Lynas Rare Earths (LYS) has pointed the finger at the Federal Government for attempting to establish itself as a rival that will undermine its ability to sell products to non-Chinese customers.
As the world’s only significant producer of separated rare earth materials outside of China, a lot is riding on Lynas’ ability to loosen China’s stranglehold on supply.
However, Lynas CEO Amanda Lacaze fears that the company’s enviable position as a key alternative supplier to China could be diluted if the Albanese government proceeds with plans to create its own critical minerals stockpile.
Lacaze is concerned that by propping up economically unviable projects, the government will intentionally or otherwise broadside her own company’s operation and price points.

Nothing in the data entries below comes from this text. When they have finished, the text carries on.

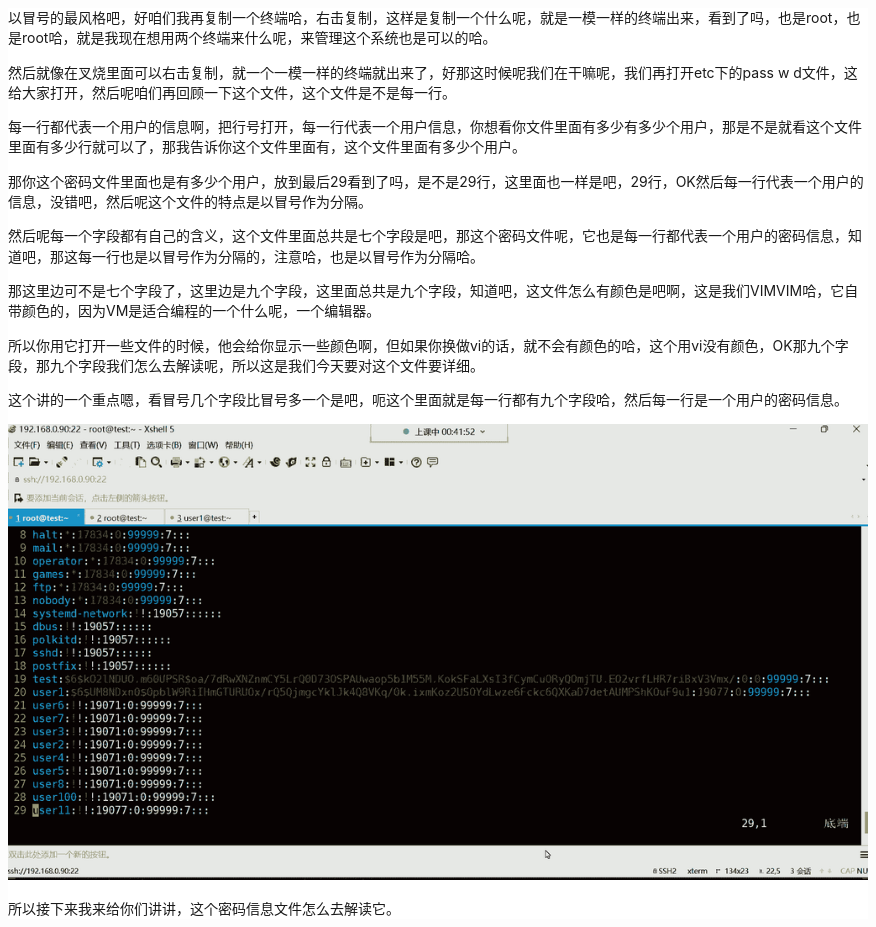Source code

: 以冒号的最风格吧，好咱们我再复制一个终端哈，右击复制，这样是复制一个什么呢，就是一模一样的终端出来，看到了吗，也是root，也是root哈，就是我现在想用两个终端来什么呢，来管理这个系统也是可以的哈。

然后就像在叉烧里面可以右击复制，就一个一模一样的终端就出来了，好那这时候呢我们在干嘛呢，我们再打开etc下的pass w d文件，这给大家打开，然后呢咱们再回顾一下这个文件，这个文件是不是每一行。

每一行都代表一个用户的信息啊，把行号打开，每一行代表一个用户信息，你想看你文件里面有多少有多少个用户，那是不是就看这个文件里面有多少行就可以了，那我告诉你这个文件里面有，这个文件里面有多少个用户。

那你这个密码文件里面也是有多少个用户，放到最后29看到了吗，是不是29行，这里面也一样是吧，29行，OK然后每一行代表一个用户的信息，没错吧，然后呢这个文件的特点是以冒号作为分隔。

然后呢每一个字段都有自己的含义，这个文件里面总共是七个字段是吧，那这个密码文件呢，它也是每一行都代表一个用户的密码信息，知道吧，那这每一行也是以冒号作为分隔的，注意哈，也是以冒号作为分隔哈。

那这里边可不是七个字段了，这里边是九个字段，这里面总共是九个字段，知道吧，这文件怎么有颜色是吧啊，这是我们VIMVIM哈，它自带颜色的，因为VM是适合编程的一个什么呢，一个编辑器。

所以你用它打开一些文件的时候，他会给你显示一些颜色啊，但如果你换做vi的话，就不会有颜色的哈，这个用vi没有颜色，OK那九个字段，那九个字段我们怎么去解读呢，所以这是我们今天要对这个文件要详细。

这个讲的一个重点嗯，看冒号几个字段比冒号多一个是吧，呃这个里面就是每一行都有九个字段哈，然后每一行是一个用户的密码信息。



![](img/49cd58bf7244e86a67f72a691c66d517_40.png)

所以接下来我来给你们讲讲，这个密码信息文件怎么去解读它。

This outcome could eventuate if the Labor Party, assuming it is re-elected, proposes to buy rare earth products at uneconomic prices.
Diluted competitive advantage
Rather than underwriting sustained success, Lacaze accuses the government of planning to undermine its hard fought competitive advantage with economically unviable projects.
“At what price will they be selling? Will they undercut us?” Lacaze rhetorically posed to investors.
“Am I going to meet a representative from the critical minerals office in our customers’ foyers? At what price will they be selling? Will they undercut us?"
It’s equally bewildering to Lacaze why Lynas, as Australia’s only producer of rare earths, has not been briefed by the government on its stockpile policy.
Stockpiling policy
Announced last week, Labor’s policy consists of investing $1.2 billion in national offtake agreements and selective stockpiling.
What this will do is secure a strategic supply of the critical minerals that are most important to Australia’s national security and that of its key partners.
It’s understood that this strategy will focus on supplies of the rare earth elements that are vital for advanced technology, including electric vehicles, weaponry, robots, wind turbines and semiconductor chips powering AI.
Unlike Lynas, two rival Australian rare earths players have come out in support of Labor’s stockpile policy after receiving cheap government loans.
These include Iluka Resources (ASX: ILU), which has a refinery under construction in Western Australia, and Arafura Resources (ASX: ARU) in the Northern Territory.
Arafura Resources CEO Darryl Cuzzubbo has publicly lauded the government’s proposed stockpiling initiative for cleverly challenging China’s pricing monopoly.
“The number one reason you haven’t had rare earths projects outside China is because you haven’t had fair market pricing,” he said.
China's dominance
Having spent decades establishing its dominance of the rare earths market, China effectively controls the global supply of 17 rare earth elements.
In response to global initiatives – including Labor’s stockpiling initiatives - to lessen the critical minerals' reliance on China, Beijing has engaged in the sporadic restrictions of some rare earths exports.
Earlier this month China suspended shipments of magnets from Chinese ports to the U.S. subject to the start of a new licensing regime.
Bargaining chip
Labor’s recently unveiled critical minerals package is seen as a bargaining chip with which to entice the Trump administration to make tariff exemptions for other Australian exports.
However, the policy has been on the table for some time as a slow burner that could attract Asian and European customers to enter into contracts for Australia’s rare earths.
It’s the proposed price points that would potentially generate greater investment in a viable domestic industry.
Lynas’ Lacaze concedes that non-Chinese customers would recognise the need to pay a risk premium for alternative critical minerals supplies.
However, she suspects they’ll only do so if they are efficient and competitive.
Refocus on the basics
Lacaze urges governments to refocus on real industry challenges, namely the high cost of energy and lack of productivity.
“It’s important that these businesses have a long-term competitive advantage and pathway to be self-sustaining to avoid creating a class of businesses that rely on government subsidies,” Lacaze said.
“I can’t see that this is going to do anything other than prop up projects which would otherwise not be economic.”
Destabilise the market
Lacaze is also concerned that the government will need to eventually sell its stockpile at prices and levels that could further destabilise the market.
Over a decade ago China tried to undermine Lynas’ growth by flooding the market with products to drive down prices.
The company was rescued after receiving long-term capital from Japan, which was hell-bent on diversifying after China temporarily severed its supplies in 2010 in a territorial dispute.
As well as building a new plant in Kalgoorlie for preliminary processing from its Western Australian mine, Lynas has a plant in Malaysia that is the largest producer of separated “light” rare earths like neodymium and praseodymium (NdPr) outside of China.
Once a new production line to separate the less plentiful - but vital - “heavy” rare earths like dysprosium and terbium starts in Malaysia this year, Lynas will be the only commercial non-Chinese producer of these products.